BACKGROUND: Febrile trauma patients have repeated blood cultures drawn during a prolonged hospitalization. We examined the diagnostic yield of blood cultures in severely injured patients to determine whether concurrent antimicrobial therapy or prophylactic administration of antibiotics affects blood culture growth. We also determined how rapidly growth changed to determine whether total numbers of blood cultures could be decreased. The hypotheses of the study were that concurrent antimicrobial administration affects blood culture yield, prophylactic administration alters the culture result, and repetitive culturing is unnecessary. METHODS: A retrospective chart review of trauma patients with minimum Injury Severity Score of 15 and minimum 5-day intensive care unit length of stay was performed. The dates and results of blood cultures and antibiotic type and administration dates were recorded. "Prophylactic" antibiotics were defined as antibiotics administered on admission to the unit. Computer software was used to match the blood culture date to the period of antimicrobial administration. Categorical data were compared using Fisher's exact test. RESULTS: Two hundred fifty-eight patients met entry criteria, and 208 charts were complete for review. One hundred twenty-nine patients had 347 sets of blood cultures drawn. The positive blood culture rate was 10.8% in patients off antibiotics, and 13.9% in patients on antibiotics (p = 0.68). All prophylactic antibiotics included a beta-lactam. Only 18% of positive blood cultures in patients receiving prophylactic antibiotics were sensitive to beta-lactams as opposed to 59% sensitivity in those who did not receive prophylaxis (p = 0.03).
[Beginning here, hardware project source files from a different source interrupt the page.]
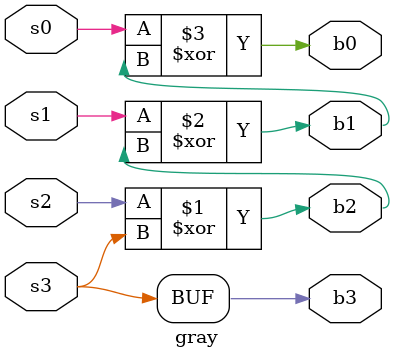
<source format=sv>
module gray(input logic s3, s2, s1, s0,
            output logic b3, b2, b1, b0);

    
    assign b3 = s3;
    assign b2 = s2^b3; 
    assign b1 = s1^b2;
    assign b0 = s0^b1;

endmodule






</source>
One hundred seventy-six sets of blood cultures were performed after an initial positive culture. Only three patients with an initial positive culture had a second positive culture with a different organism. The mean time to culturing a new organism after initial growth was 19 days. CONCLUSION: Concurrent antimicrobial administration does not alter blood culture yield. Prophylactic administration alters the type of organism cultured. Little new information is gained from repetitive culturing.